Could an editor change the title accordingly?

To winter_blue: I tried to vote you up, but my account is apparently too young
(or perhaps not active enough?) for it to take effect.

------
sjsivak
This is an interesting update on Bartle's Taxonomy of Players
(<http://www.mud.co.uk/richard/hcds.htm>) from back in the MUD days. Sadly,
this article is a little dated if you check out the list of games used (Dark
Ages of Camelot, Star Wars Galaxies).
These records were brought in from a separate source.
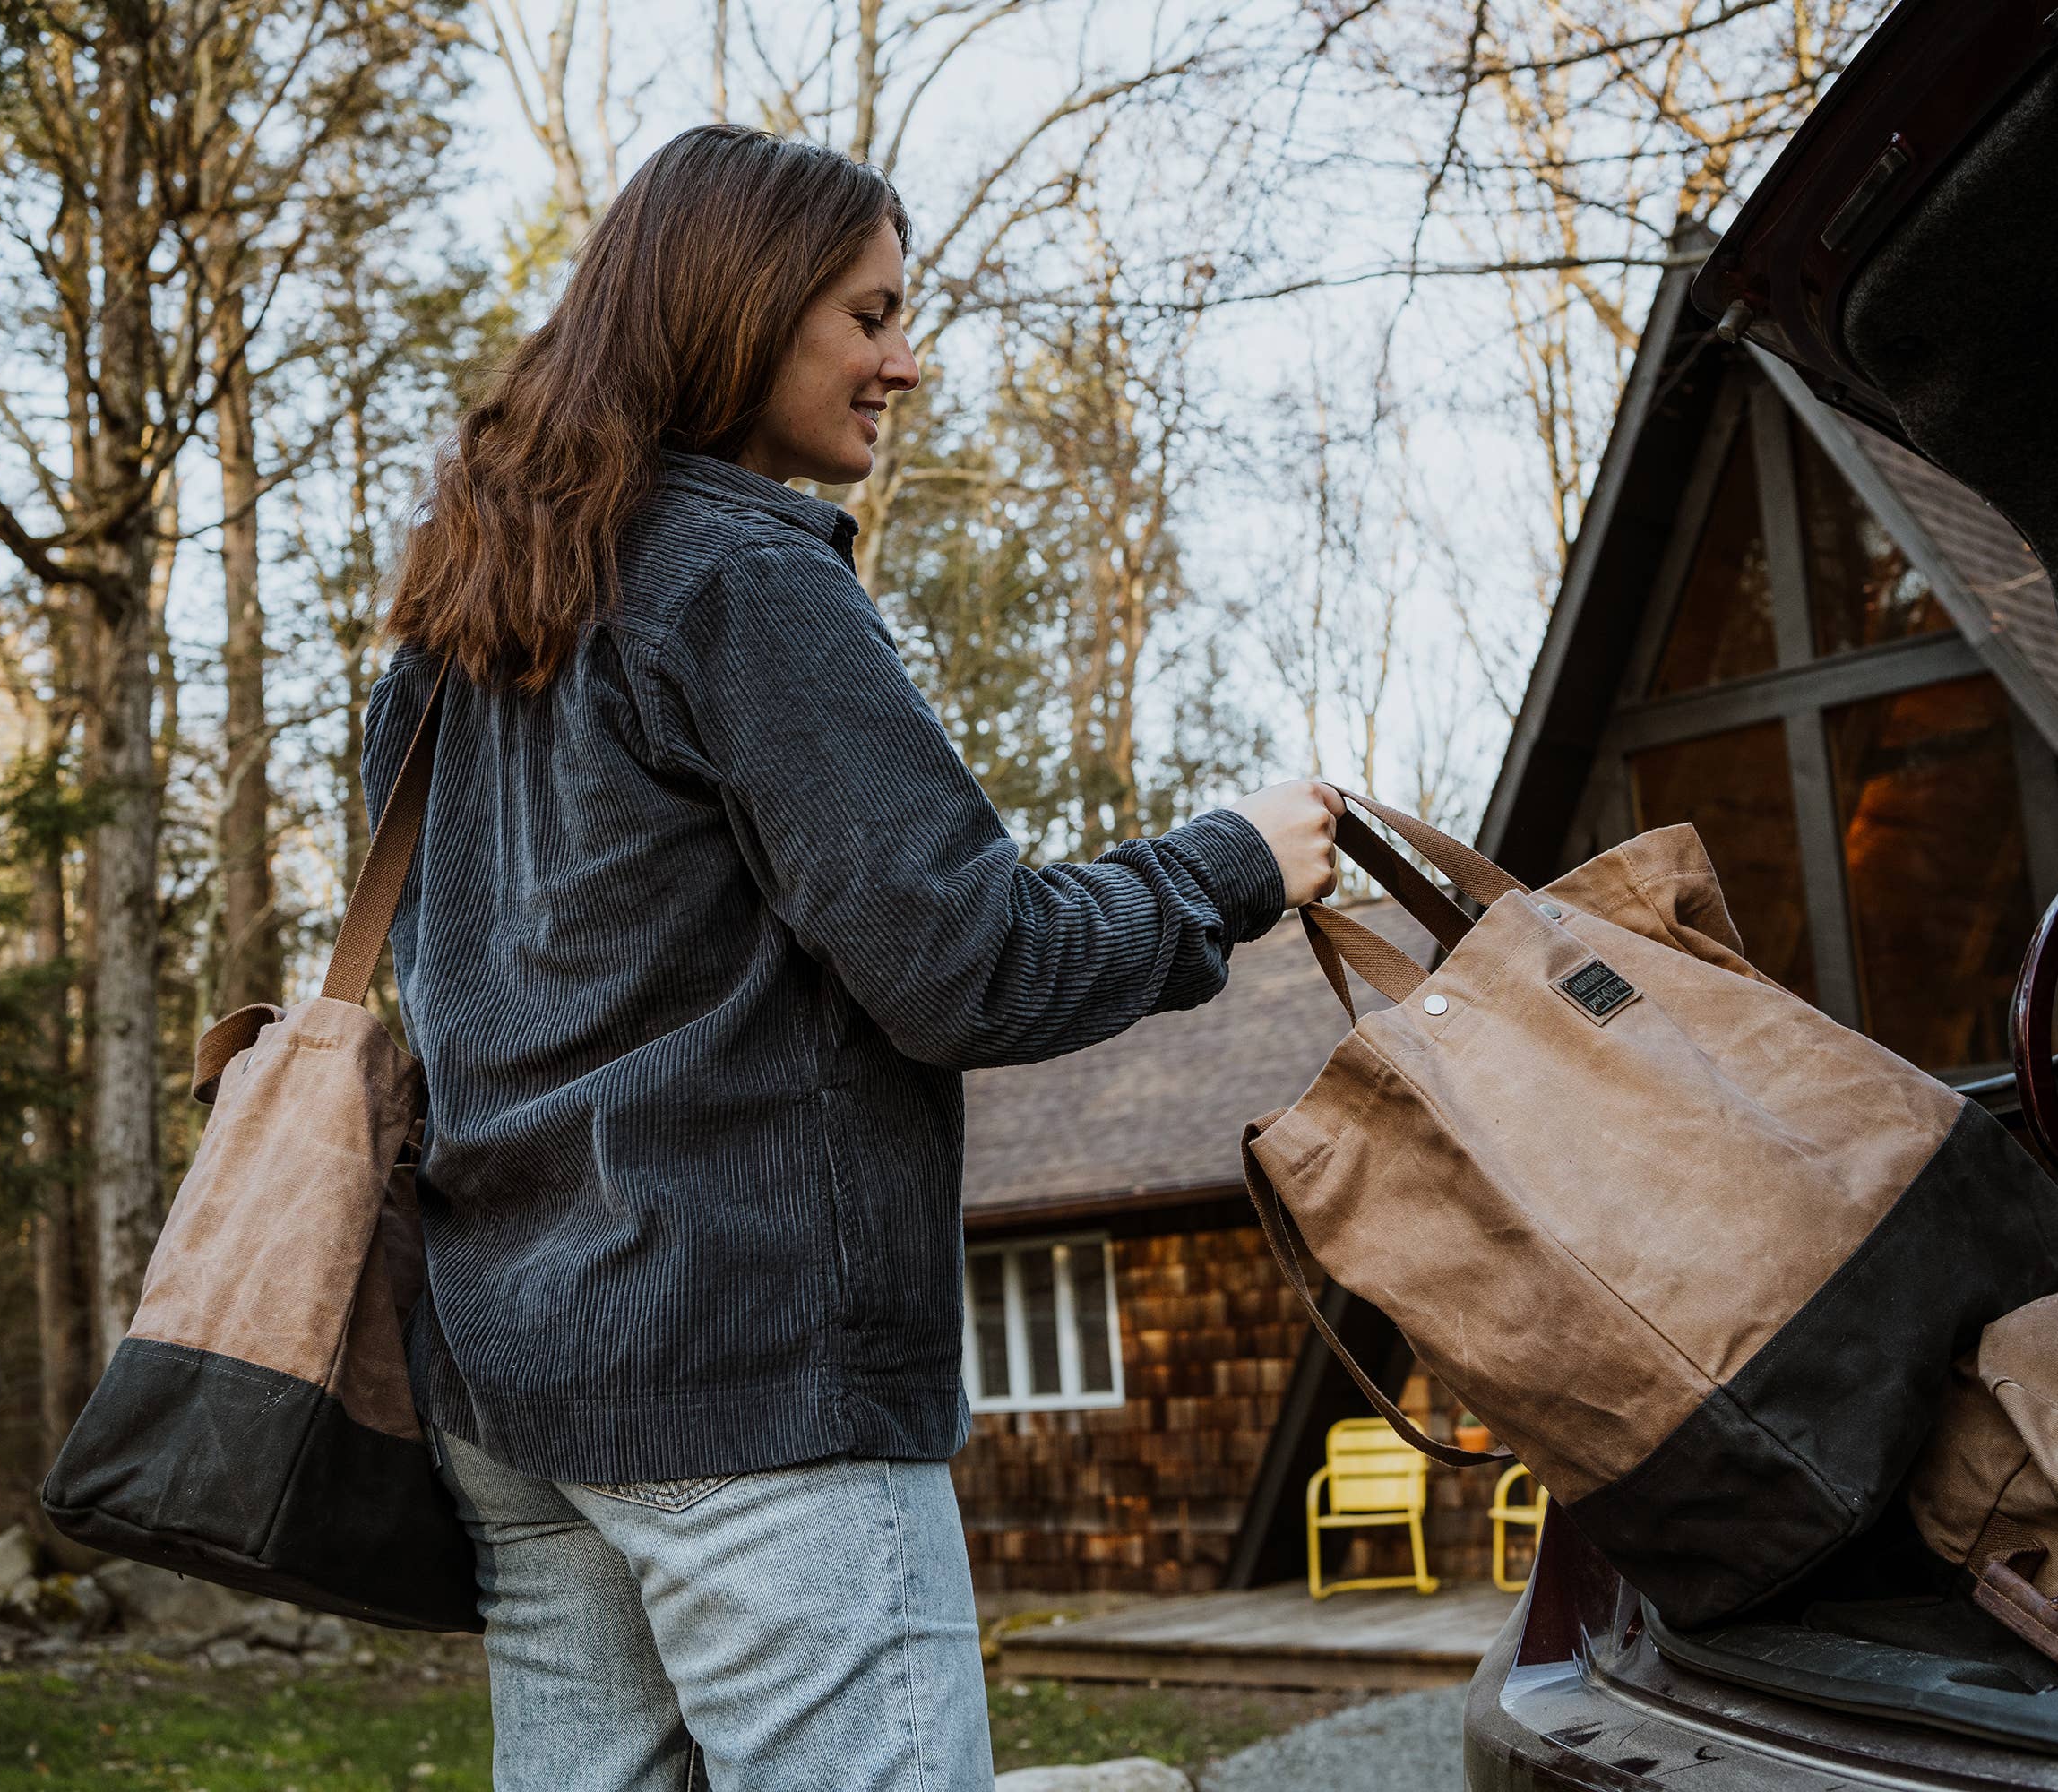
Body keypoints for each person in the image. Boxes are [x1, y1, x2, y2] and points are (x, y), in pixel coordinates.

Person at [363, 124, 1342, 1792]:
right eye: (871, 315)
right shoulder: (745, 578)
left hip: (516, 1393)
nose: (908, 359)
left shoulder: (462, 632)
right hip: (748, 1380)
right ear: (742, 313)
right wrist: (1230, 867)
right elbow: (968, 964)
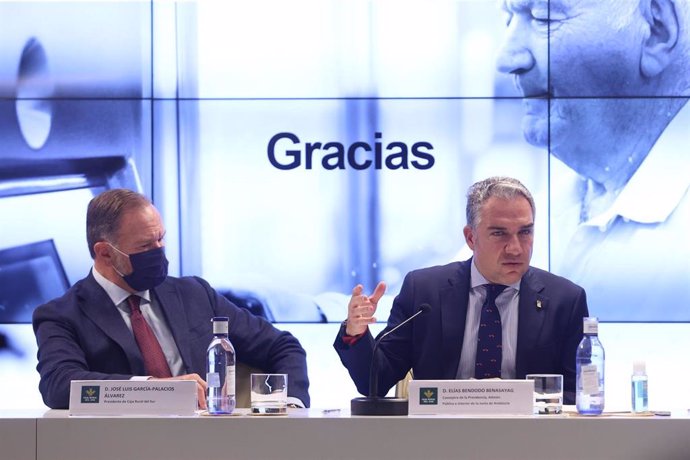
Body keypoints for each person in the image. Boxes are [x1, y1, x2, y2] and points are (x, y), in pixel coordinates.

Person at [496, 0, 690, 320]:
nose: (506, 58)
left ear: (657, 30)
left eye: (543, 18)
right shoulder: (554, 205)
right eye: (508, 19)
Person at [33, 189, 310, 409]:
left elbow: (282, 346)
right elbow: (59, 384)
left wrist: (291, 407)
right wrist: (159, 390)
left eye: (161, 240)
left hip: (212, 446)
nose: (159, 252)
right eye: (145, 246)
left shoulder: (194, 294)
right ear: (105, 253)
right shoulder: (62, 315)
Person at [334, 176, 588, 403]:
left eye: (525, 232)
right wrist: (356, 332)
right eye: (499, 233)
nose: (516, 248)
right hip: (439, 441)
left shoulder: (565, 300)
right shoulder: (424, 292)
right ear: (470, 238)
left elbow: (578, 396)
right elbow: (374, 383)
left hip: (531, 444)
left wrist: (511, 398)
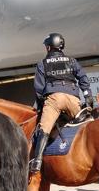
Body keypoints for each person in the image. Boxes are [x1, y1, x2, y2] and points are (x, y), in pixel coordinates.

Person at [29, 33, 93, 173]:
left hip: (54, 99)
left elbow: (39, 89)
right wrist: (87, 95)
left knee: (44, 129)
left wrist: (42, 107)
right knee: (89, 125)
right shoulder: (72, 60)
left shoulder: (42, 64)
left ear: (49, 47)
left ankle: (37, 161)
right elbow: (83, 77)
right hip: (73, 99)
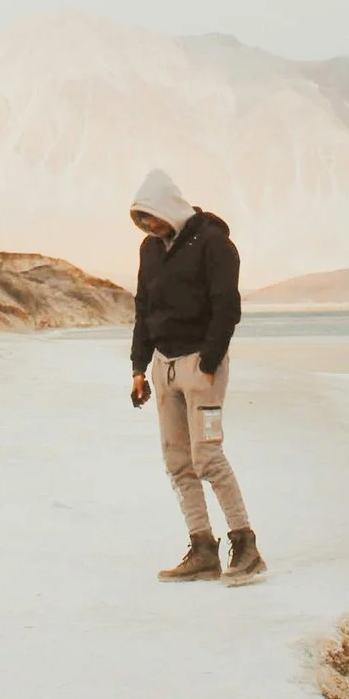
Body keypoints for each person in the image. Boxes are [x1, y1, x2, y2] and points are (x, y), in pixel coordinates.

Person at [128, 166, 263, 582]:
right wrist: (138, 367)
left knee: (207, 456)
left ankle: (245, 546)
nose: (148, 226)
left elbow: (227, 307)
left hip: (201, 369)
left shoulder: (214, 244)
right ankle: (202, 549)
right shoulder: (150, 250)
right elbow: (143, 310)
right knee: (177, 461)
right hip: (163, 368)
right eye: (140, 220)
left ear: (168, 207)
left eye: (150, 216)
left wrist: (209, 361)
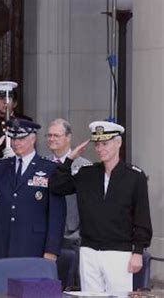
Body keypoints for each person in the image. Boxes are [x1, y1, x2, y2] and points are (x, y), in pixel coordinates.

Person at [50, 121, 152, 293]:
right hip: (89, 251)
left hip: (119, 253)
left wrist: (138, 252)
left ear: (118, 143)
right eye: (97, 144)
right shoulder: (86, 173)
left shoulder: (135, 176)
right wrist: (69, 160)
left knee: (119, 296)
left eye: (105, 144)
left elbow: (142, 216)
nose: (100, 149)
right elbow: (57, 187)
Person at [0, 118, 66, 290]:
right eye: (13, 139)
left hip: (33, 246)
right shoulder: (0, 167)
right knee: (1, 291)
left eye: (20, 138)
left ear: (33, 139)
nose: (16, 143)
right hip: (1, 246)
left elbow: (57, 214)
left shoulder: (50, 169)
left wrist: (51, 250)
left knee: (32, 292)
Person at [46, 118, 90, 288]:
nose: (52, 139)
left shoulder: (84, 167)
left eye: (56, 135)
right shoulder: (43, 164)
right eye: (49, 135)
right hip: (49, 236)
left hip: (73, 236)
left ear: (68, 137)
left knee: (74, 286)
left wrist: (79, 234)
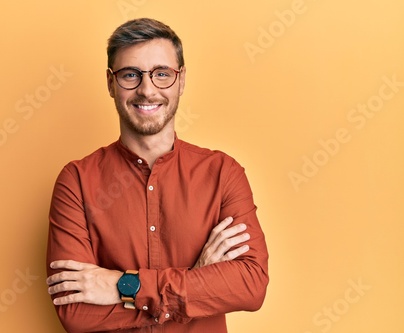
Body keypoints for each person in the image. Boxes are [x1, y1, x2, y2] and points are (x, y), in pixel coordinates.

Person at [46, 18, 269, 333]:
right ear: (110, 83)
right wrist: (195, 281)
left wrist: (124, 286)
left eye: (162, 74)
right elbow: (75, 313)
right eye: (130, 75)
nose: (147, 90)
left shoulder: (223, 173)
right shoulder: (76, 181)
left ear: (181, 80)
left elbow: (250, 285)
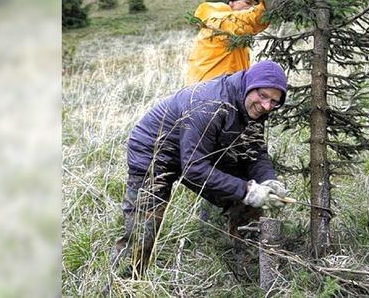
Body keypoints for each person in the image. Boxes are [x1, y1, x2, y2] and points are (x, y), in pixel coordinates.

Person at [110, 60, 290, 278]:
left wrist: (269, 181)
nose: (267, 106)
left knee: (247, 200)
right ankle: (124, 281)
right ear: (250, 85)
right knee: (142, 229)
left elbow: (255, 151)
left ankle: (249, 271)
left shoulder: (253, 106)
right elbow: (194, 169)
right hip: (154, 150)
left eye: (274, 102)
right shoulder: (210, 104)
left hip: (202, 148)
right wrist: (247, 190)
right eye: (263, 96)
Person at [185, 0, 282, 85]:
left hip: (222, 88)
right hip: (210, 89)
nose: (252, 7)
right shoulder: (218, 21)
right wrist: (263, 9)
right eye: (248, 3)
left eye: (255, 5)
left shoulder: (236, 33)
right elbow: (244, 21)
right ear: (231, 3)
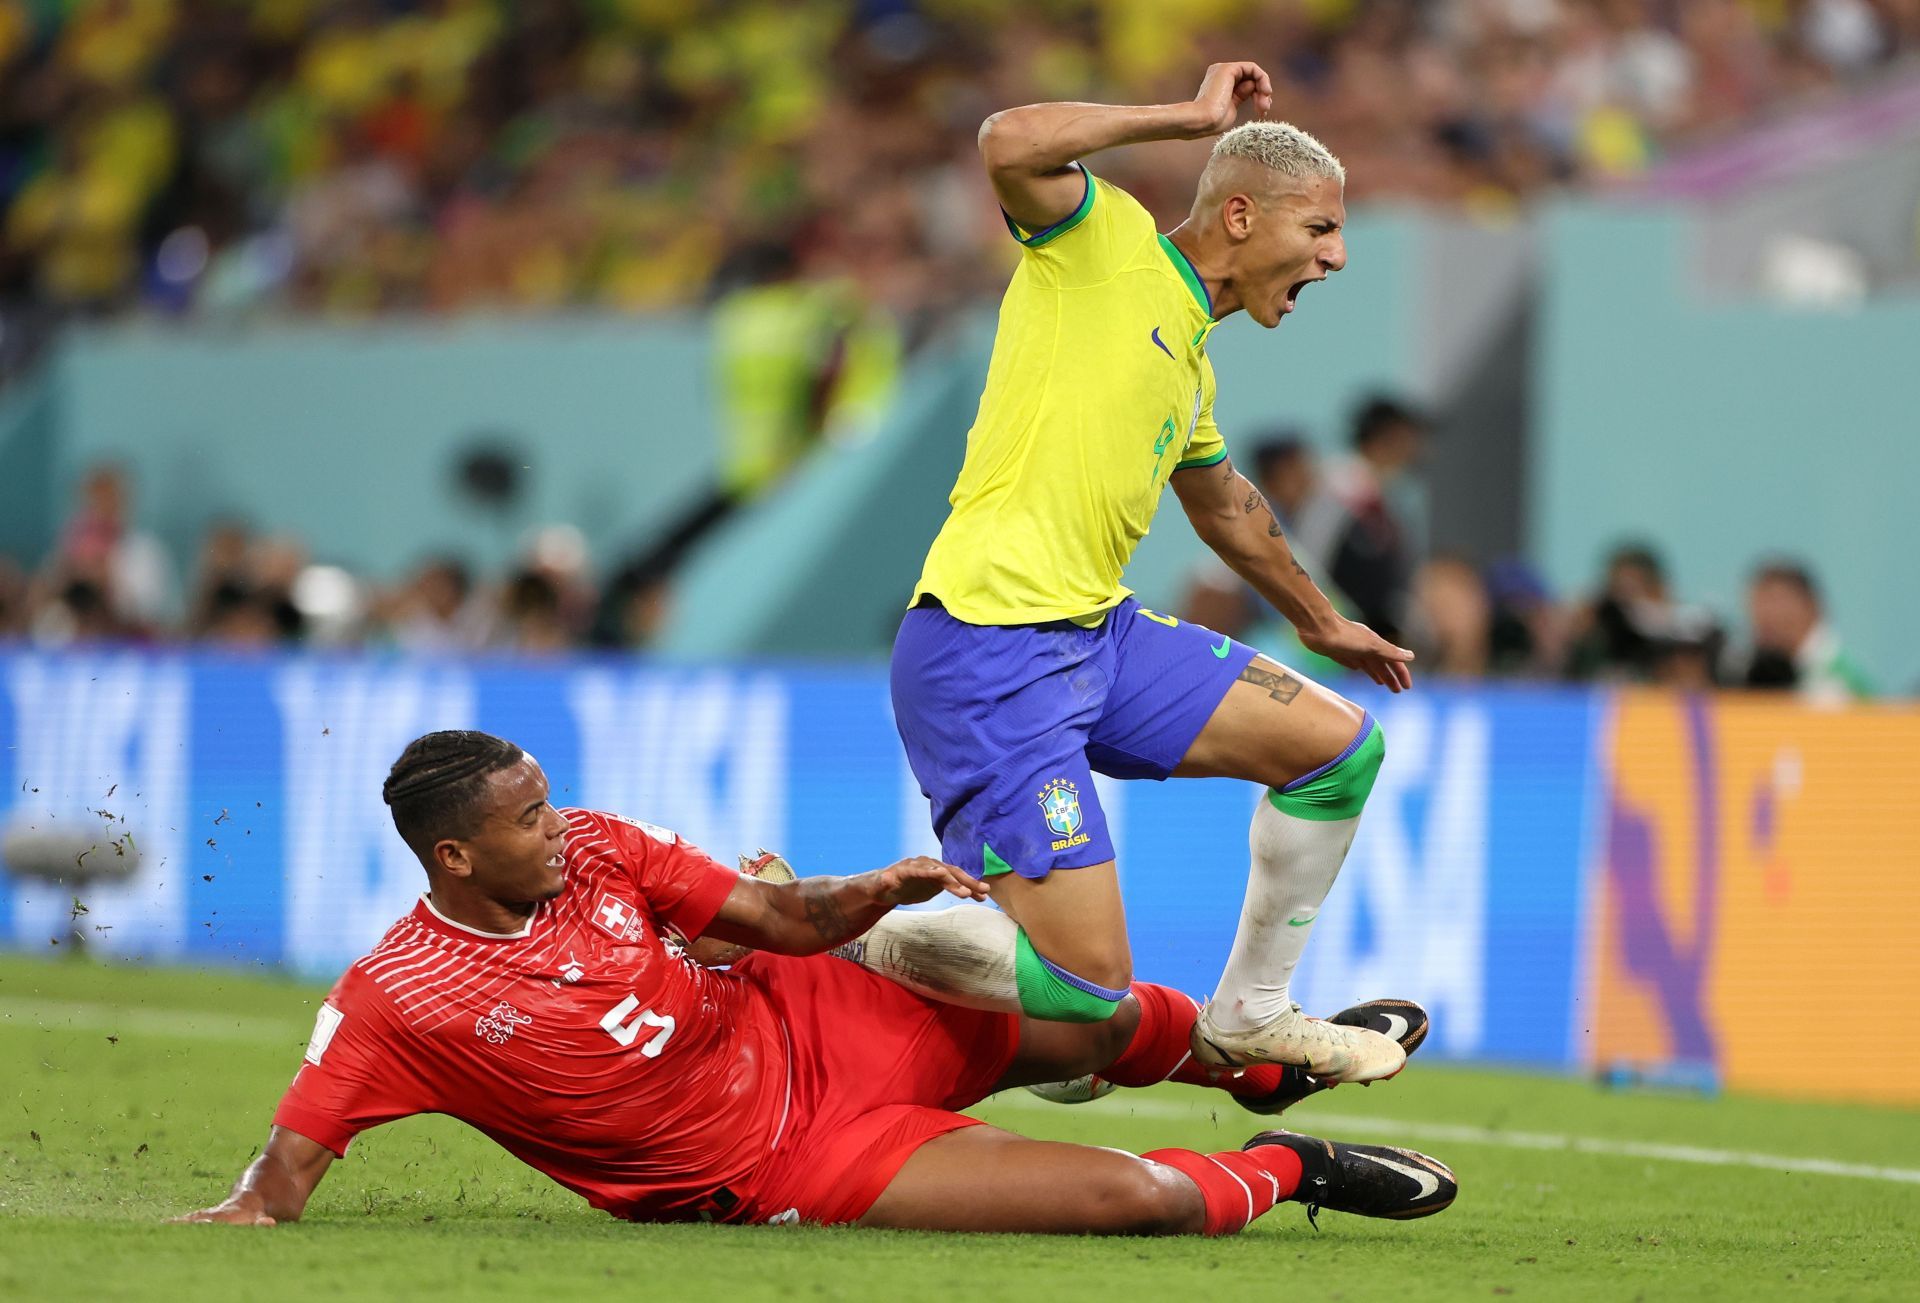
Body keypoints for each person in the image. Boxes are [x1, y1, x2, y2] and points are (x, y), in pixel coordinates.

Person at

I would love to see results from a
survey like this that used players from Farmville, Mafia Wars and Restaurant
City.

------
marknutter
I wrote an article about adding gaming components into your web app a few
weeks back if you're interested: [http://blog.areastudios.com/2010/01/14/make-
your-web-applica...](http://blog.areastudios.com/2010/01/14/make-your-web-
applications-addictive-5-lessons-to-learn-from-foursquare/)

------
dpritchett
Abstract: "An empirical model of player motivations in online games provides
the foundation to understanding and assessing how players differ from one
another and how motivations of play relate to age, gender, usage patterns and
in-game behaviors. In the current study, a factor analytic approach was used
to create an empirical model of player motivations. The analysis revealed 10
motivation subcomponents that grouped into 3 overarching components
(Achievement, Social, and Immersion). Relationships between motivations and
demographic variables (age, gender, and usage patterns) are also presented."

Nick Yee has run the Daedalus Project for years. I know and like it for its
insight into the demographics of MMO players:
<http://www.nickyee.com/daedalus/>

------
ntoshev
This paper gives you some structure if you think about integrating game
aspects in whatever you are doing.

Here is a link to the Google PDF Viewer if you don't want to deal with browser
extensions:

[http://docs.google.com/viewer?url=http%3A%2F%2Fwww.nickyee.c...](http://docs.google.com/viewer?url=http%3A%2F%2Fwww.nickyee.com%2Fpubs%2FYee%2520-%2520Motivations%2520\(2007\).pdf)